> [Work item]: Copy out everything in the rows below from the line containing "Contactez-nous" down to the line containing "Kode Etik Jurnalistik", both lines included. Leave the picture markers out.

==== Records to process ====

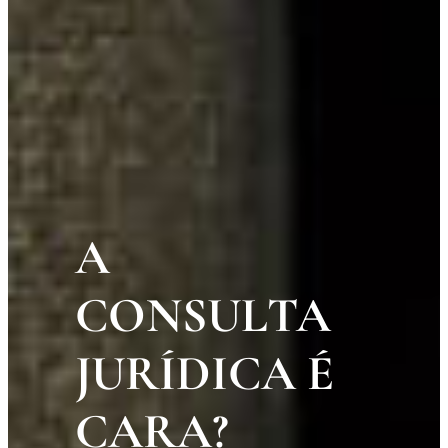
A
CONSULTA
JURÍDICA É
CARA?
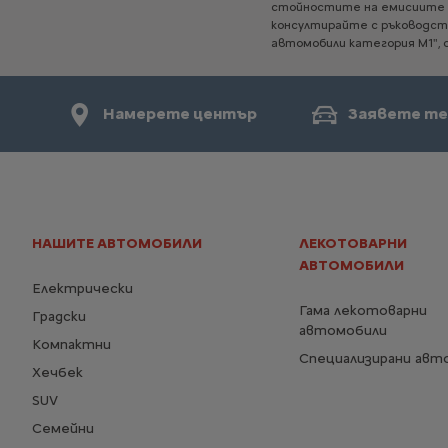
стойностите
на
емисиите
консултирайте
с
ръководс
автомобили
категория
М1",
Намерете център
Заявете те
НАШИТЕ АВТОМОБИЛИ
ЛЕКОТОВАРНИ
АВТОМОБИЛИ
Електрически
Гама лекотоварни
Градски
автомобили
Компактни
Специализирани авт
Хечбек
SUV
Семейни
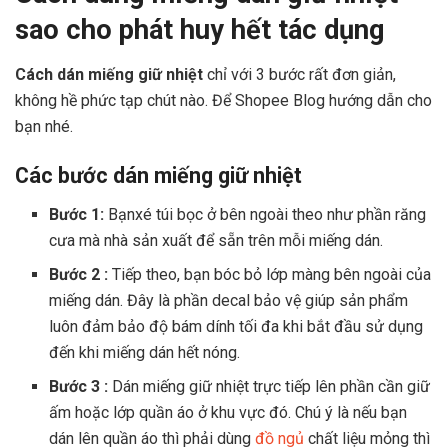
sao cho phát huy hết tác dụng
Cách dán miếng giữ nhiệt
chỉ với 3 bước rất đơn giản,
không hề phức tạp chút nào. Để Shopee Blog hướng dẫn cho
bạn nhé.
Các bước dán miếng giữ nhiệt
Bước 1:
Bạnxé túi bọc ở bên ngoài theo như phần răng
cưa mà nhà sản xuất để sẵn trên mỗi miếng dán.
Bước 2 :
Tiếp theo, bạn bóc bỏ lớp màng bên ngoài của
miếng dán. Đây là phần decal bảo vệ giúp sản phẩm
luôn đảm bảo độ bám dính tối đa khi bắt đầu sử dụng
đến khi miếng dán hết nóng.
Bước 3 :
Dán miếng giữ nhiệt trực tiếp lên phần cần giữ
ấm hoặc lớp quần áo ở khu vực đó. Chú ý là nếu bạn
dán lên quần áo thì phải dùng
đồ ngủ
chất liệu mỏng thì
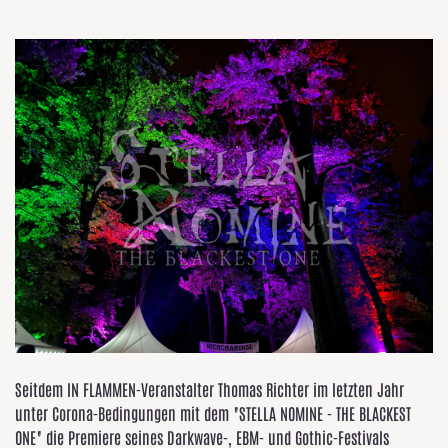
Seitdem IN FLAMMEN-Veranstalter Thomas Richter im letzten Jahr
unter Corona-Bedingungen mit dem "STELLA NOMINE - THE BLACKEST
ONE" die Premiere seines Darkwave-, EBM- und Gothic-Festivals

====
==== Records to process ====

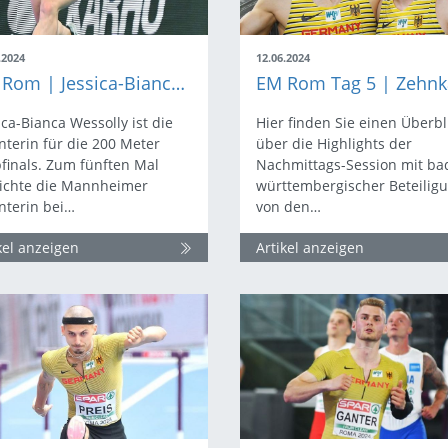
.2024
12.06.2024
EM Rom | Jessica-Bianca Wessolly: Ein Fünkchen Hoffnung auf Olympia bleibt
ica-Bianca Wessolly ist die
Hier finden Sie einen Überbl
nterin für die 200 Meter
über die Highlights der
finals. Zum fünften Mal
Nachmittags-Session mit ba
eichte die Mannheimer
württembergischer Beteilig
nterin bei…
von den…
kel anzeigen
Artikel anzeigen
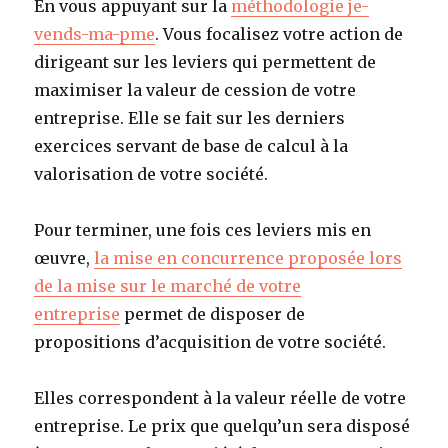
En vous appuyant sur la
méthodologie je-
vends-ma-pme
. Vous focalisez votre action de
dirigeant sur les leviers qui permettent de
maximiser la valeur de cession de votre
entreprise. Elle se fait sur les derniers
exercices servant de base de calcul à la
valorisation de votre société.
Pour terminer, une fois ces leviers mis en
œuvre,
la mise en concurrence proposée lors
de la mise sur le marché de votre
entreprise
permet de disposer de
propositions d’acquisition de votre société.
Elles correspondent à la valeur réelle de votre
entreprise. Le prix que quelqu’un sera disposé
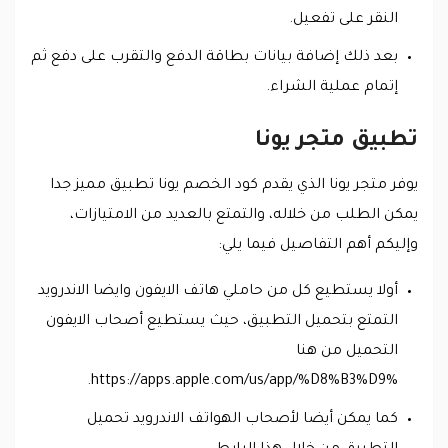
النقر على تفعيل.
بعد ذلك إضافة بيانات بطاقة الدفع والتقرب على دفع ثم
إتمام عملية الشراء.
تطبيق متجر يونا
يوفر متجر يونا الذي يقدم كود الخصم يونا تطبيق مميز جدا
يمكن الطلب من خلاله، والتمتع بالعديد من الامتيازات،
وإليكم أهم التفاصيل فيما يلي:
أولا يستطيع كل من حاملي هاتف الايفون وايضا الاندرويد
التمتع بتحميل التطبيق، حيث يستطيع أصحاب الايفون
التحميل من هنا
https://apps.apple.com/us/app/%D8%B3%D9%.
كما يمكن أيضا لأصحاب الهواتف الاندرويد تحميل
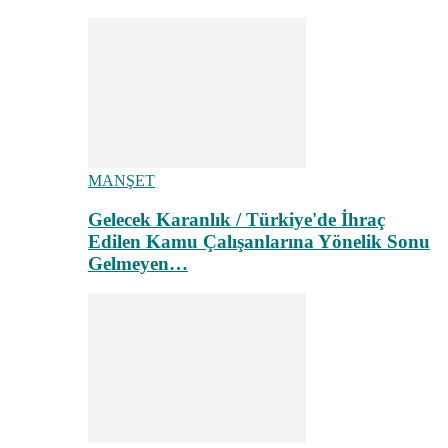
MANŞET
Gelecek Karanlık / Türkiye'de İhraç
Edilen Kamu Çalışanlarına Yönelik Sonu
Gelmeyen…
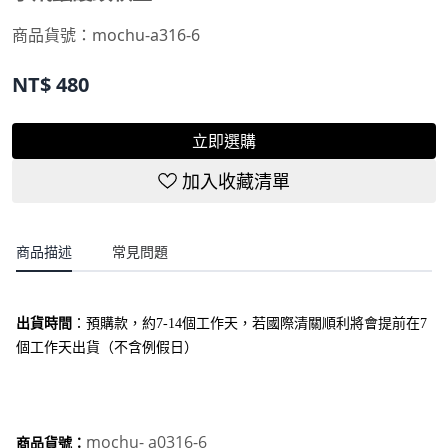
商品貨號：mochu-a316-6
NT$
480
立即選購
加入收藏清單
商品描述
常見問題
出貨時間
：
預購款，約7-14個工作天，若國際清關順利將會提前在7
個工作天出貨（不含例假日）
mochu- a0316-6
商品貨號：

====
==== Records to process ====

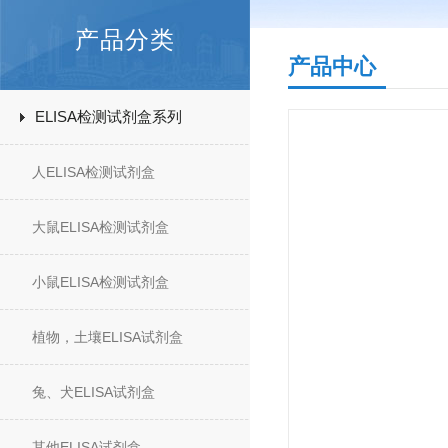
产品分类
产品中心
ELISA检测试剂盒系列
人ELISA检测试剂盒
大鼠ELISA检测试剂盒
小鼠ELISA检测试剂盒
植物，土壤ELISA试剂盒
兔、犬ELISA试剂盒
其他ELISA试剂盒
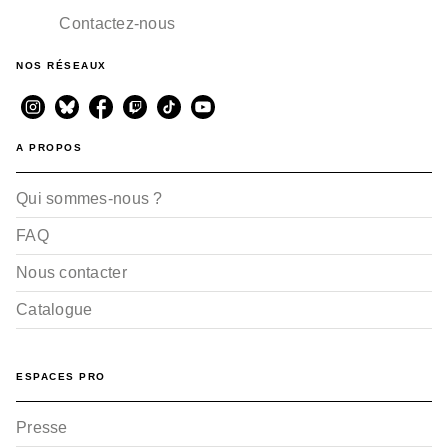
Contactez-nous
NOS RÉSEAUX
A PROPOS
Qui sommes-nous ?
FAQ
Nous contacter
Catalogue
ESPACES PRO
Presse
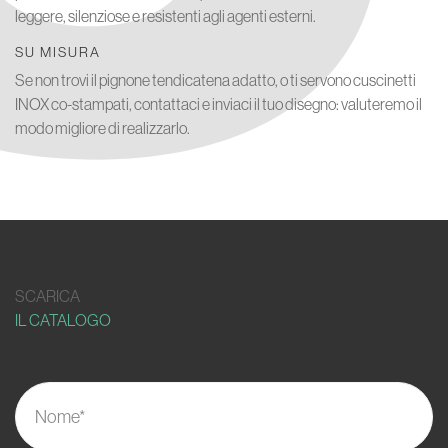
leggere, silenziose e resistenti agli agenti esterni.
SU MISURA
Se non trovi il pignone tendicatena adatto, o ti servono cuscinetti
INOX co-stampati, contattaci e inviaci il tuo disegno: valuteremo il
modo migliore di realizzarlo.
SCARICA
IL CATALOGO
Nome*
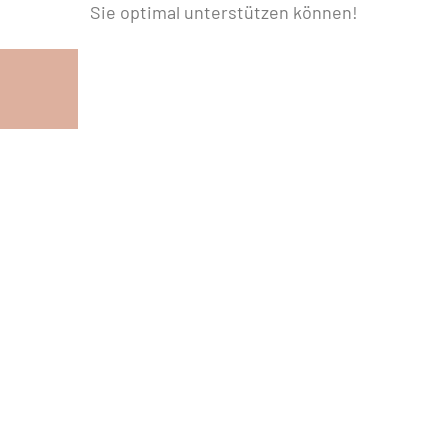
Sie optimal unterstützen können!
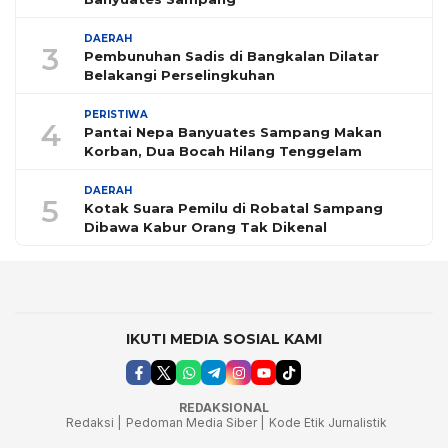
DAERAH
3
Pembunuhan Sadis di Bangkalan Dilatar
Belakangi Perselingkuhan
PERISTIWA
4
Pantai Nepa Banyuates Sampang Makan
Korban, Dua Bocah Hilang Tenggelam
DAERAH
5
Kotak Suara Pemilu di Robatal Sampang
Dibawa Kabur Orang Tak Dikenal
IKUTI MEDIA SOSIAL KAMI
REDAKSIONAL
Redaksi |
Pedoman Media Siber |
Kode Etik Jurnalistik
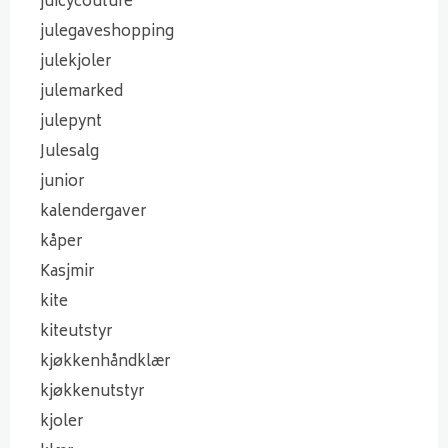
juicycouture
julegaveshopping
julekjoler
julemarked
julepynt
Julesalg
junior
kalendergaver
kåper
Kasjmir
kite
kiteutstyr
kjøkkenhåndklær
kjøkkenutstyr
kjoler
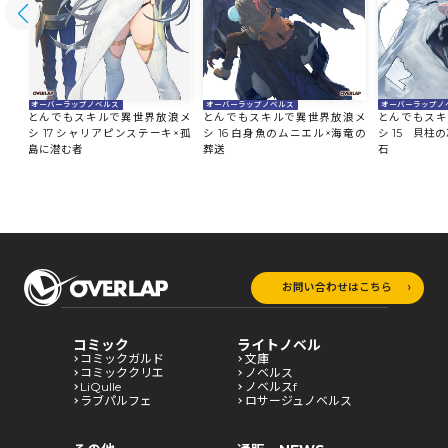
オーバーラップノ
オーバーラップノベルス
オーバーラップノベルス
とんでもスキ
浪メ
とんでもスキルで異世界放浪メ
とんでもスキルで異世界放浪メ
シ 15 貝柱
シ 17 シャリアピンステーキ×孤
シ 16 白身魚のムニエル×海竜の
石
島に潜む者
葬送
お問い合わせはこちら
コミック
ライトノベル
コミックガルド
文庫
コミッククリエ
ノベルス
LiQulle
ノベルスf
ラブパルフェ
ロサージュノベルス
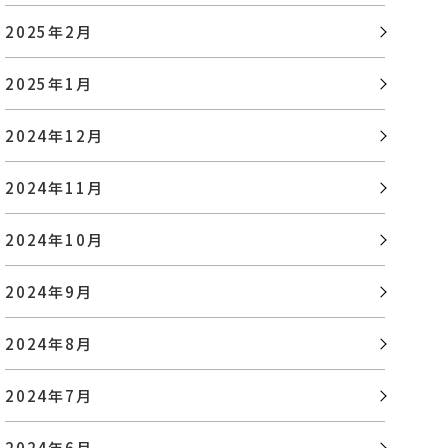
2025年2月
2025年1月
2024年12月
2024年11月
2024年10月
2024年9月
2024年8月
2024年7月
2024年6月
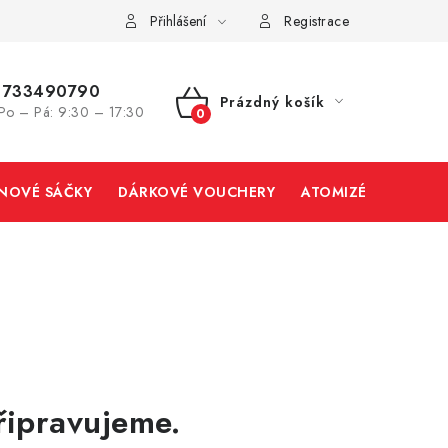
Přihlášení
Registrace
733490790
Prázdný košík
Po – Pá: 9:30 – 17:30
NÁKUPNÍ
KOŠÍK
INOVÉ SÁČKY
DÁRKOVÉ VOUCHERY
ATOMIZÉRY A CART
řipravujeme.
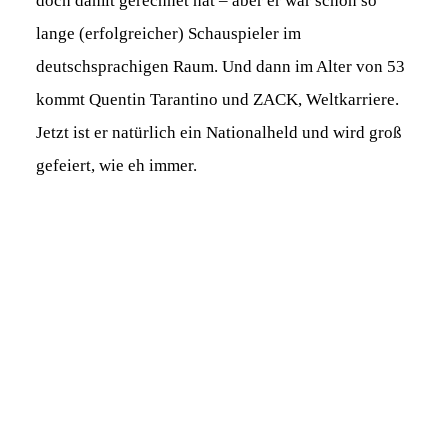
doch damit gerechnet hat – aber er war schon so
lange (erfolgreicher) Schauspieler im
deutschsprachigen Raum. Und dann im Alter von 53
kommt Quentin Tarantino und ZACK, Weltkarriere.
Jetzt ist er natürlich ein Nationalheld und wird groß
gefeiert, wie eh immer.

====

> [Exercise output]:
Contactez-nous
NOS RÉSEAUX
A PROPOS
Qui sommes-nous ?
FAQ
Nous contacter
Catalogue
ESPACES PRO
Presse
leggere, silenziose e resistenti agli agenti esterni.
SU MISURA
Se non trovi il pignone tendicatena adatto, o ti servono cuscinetti
INOX co-stampati, contattaci e inviaci il tuo disegno: valuteremo il
modo migliore di realizzarlo.
SCARICA
IL CATALOGO
Nome*
Sie optimal unterstützen können!
DAERAH
3
Pembunuhan Sadis di Bangkalan Dilatar
Belakangi Perselingkuhan
PERISTIWA
4
Pantai Nepa Banyuates Sampang Makan
Korban, Dua Bocah Hilang Tenggelam
DAERAH
5
Kotak Suara Pemilu di Robatal Sampang
Dibawa Kabur Orang Tak Dikenal
IKUTI MEDIA SOSIAL KAMI
REDAKSIONAL
Redaksi |
Pedoman Media Siber |
Kode Etik Jurnalistik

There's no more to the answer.